Directions => Below are the records. Retype exactly the lines between the lines holding "为了加强国家级非物质文化遗产" and "婺剧保护传承对象，包括下列具", inclusive.

Data provided =>
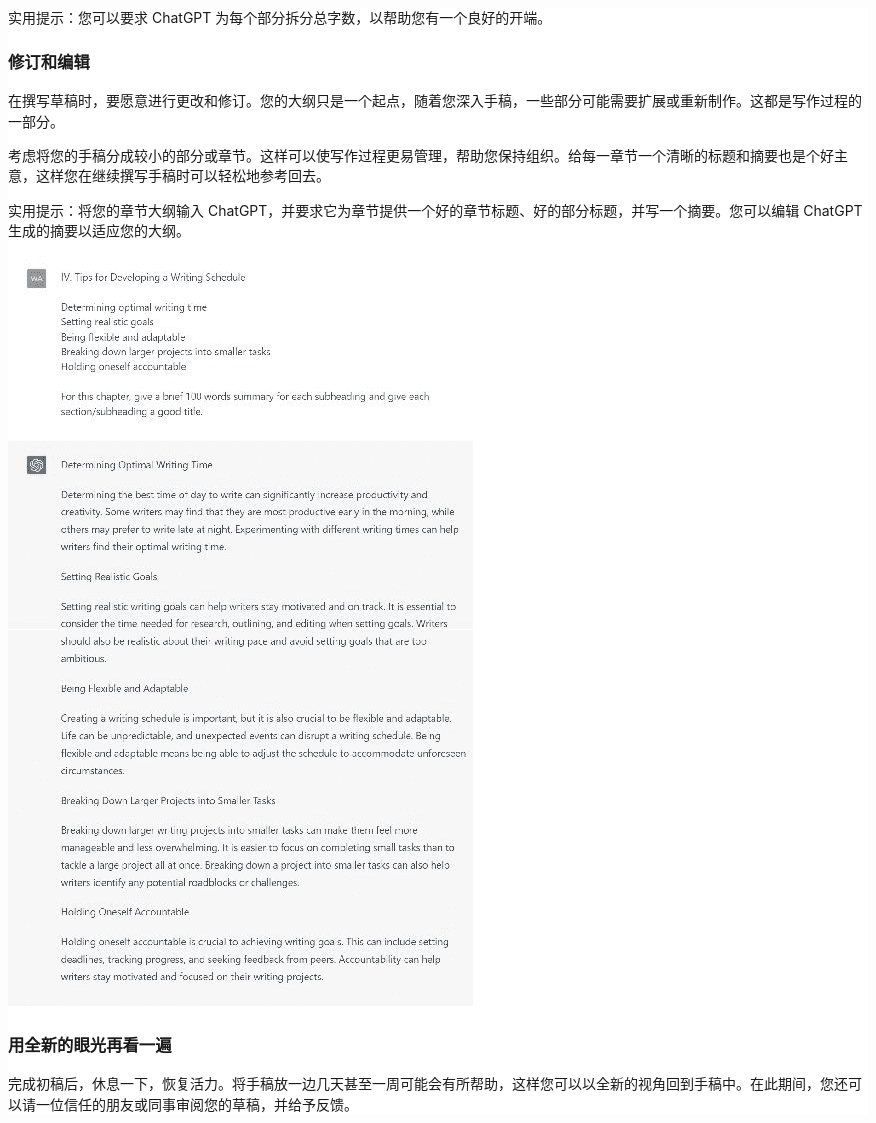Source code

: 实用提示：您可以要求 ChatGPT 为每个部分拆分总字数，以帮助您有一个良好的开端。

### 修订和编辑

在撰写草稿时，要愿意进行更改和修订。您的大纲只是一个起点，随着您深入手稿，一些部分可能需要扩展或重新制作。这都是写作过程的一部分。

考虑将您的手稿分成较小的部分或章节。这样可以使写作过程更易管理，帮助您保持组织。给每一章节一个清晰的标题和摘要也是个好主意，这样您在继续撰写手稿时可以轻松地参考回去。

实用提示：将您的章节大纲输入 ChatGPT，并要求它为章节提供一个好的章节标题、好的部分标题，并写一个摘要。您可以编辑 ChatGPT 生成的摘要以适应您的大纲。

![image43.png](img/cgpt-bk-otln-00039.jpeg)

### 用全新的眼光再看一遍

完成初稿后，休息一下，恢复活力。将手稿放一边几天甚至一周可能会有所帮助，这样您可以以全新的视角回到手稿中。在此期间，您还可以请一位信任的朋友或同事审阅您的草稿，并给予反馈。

--

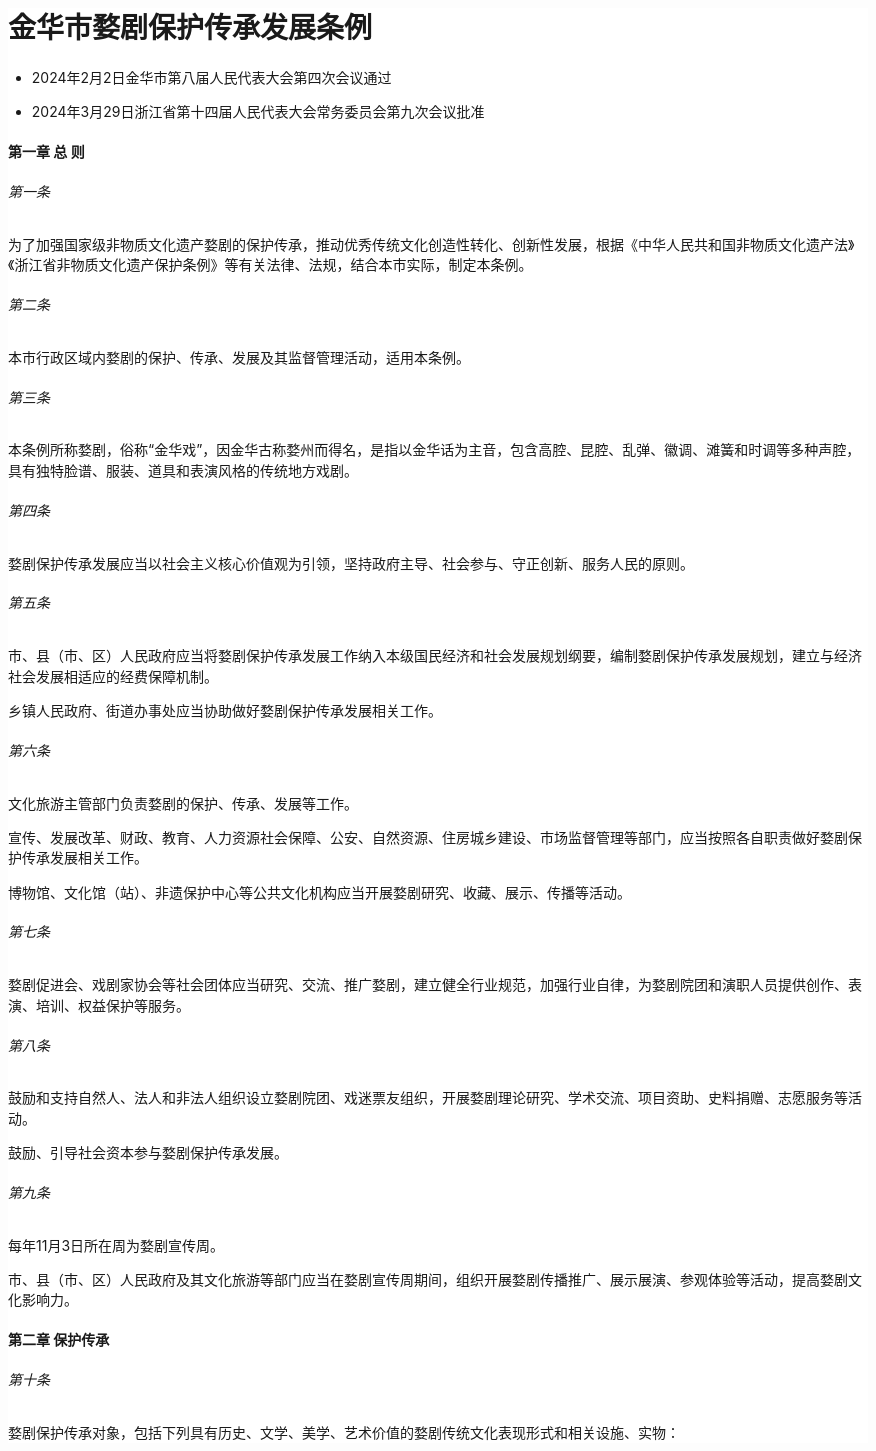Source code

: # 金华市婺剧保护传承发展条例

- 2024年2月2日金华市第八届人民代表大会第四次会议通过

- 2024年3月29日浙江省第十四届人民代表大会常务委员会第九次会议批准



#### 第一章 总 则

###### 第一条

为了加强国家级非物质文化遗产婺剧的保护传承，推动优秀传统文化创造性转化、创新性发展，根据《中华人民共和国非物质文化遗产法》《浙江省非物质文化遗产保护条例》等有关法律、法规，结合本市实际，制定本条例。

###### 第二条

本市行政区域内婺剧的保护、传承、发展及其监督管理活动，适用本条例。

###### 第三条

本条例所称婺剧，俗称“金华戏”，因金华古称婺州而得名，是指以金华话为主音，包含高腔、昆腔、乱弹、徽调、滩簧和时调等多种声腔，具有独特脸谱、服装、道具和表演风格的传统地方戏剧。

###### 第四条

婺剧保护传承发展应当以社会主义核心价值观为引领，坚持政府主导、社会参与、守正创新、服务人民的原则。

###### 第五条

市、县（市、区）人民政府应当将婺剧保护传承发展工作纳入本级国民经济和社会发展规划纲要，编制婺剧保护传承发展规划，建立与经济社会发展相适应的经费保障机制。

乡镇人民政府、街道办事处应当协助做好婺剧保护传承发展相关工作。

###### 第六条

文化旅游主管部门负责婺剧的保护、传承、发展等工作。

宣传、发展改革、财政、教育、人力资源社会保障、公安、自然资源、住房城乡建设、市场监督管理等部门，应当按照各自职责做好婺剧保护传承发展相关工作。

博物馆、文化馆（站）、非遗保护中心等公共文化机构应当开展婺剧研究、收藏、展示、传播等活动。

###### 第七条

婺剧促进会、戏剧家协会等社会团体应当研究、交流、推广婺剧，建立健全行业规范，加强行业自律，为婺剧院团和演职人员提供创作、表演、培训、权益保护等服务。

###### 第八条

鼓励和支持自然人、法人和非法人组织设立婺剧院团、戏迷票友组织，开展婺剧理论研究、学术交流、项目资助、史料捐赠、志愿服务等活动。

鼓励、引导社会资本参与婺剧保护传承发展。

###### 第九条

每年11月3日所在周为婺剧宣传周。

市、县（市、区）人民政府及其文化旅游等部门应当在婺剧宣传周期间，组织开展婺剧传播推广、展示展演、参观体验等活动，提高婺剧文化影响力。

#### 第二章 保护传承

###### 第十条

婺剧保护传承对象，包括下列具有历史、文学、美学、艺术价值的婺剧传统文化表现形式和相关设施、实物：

---

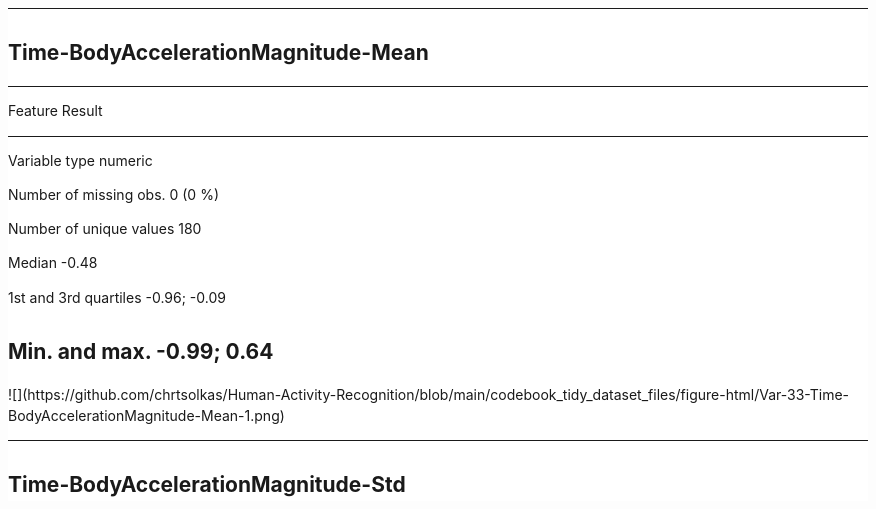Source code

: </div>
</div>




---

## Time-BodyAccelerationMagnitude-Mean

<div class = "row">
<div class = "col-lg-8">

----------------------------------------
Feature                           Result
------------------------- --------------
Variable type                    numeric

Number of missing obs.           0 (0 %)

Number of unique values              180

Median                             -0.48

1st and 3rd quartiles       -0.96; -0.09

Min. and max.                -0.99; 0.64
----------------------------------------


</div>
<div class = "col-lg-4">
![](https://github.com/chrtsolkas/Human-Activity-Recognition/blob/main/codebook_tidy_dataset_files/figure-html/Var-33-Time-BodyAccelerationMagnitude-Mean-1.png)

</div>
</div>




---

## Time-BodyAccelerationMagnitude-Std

Solution for this exercise =>
为了加强国家级非物质文化遗产婺剧的保护传承，推动优秀传统文化创造性转化、创新性发展，根据《中华人民共和国非物质文化遗产法》《浙江省非物质文化遗产保护条例》等有关法律、法规，结合本市实际，制定本条例。

###### 第二条

本市行政区域内婺剧的保护、传承、发展及其监督管理活动，适用本条例。

###### 第三条

本条例所称婺剧，俗称“金华戏”，因金华古称婺州而得名，是指以金华话为主音，包含高腔、昆腔、乱弹、徽调、滩簧和时调等多种声腔，具有独特脸谱、服装、道具和表演风格的传统地方戏剧。

###### 第四条

婺剧保护传承发展应当以社会主义核心价值观为引领，坚持政府主导、社会参与、守正创新、服务人民的原则。

###### 第五条

市、县（市、区）人民政府应当将婺剧保护传承发展工作纳入本级国民经济和社会发展规划纲要，编制婺剧保护传承发展规划，建立与经济社会发展相适应的经费保障机制。

乡镇人民政府、街道办事处应当协助做好婺剧保护传承发展相关工作。

###### 第六条

文化旅游主管部门负责婺剧的保护、传承、发展等工作。

宣传、发展改革、财政、教育、人力资源社会保障、公安、自然资源、住房城乡建设、市场监督管理等部门，应当按照各自职责做好婺剧保护传承发展相关工作。

博物馆、文化馆（站）、非遗保护中心等公共文化机构应当开展婺剧研究、收藏、展示、传播等活动。

###### 第七条

婺剧促进会、戏剧家协会等社会团体应当研究、交流、推广婺剧，建立健全行业规范，加强行业自律，为婺剧院团和演职人员提供创作、表演、培训、权益保护等服务。

###### 第八条

鼓励和支持自然人、法人和非法人组织设立婺剧院团、戏迷票友组织，开展婺剧理论研究、学术交流、项目资助、史料捐赠、志愿服务等活动。

鼓励、引导社会资本参与婺剧保护传承发展。

###### 第九条

每年11月3日所在周为婺剧宣传周。

市、县（市、区）人民政府及其文化旅游等部门应当在婺剧宣传周期间，组织开展婺剧传播推广、展示展演、参观体验等活动，提高婺剧文化影响力。

#### 第二章 保护传承

###### 第十条

婺剧保护传承对象，包括下列具有历史、文学、美学、艺术价值的婺剧传统文化表现形式和相关设施、实物：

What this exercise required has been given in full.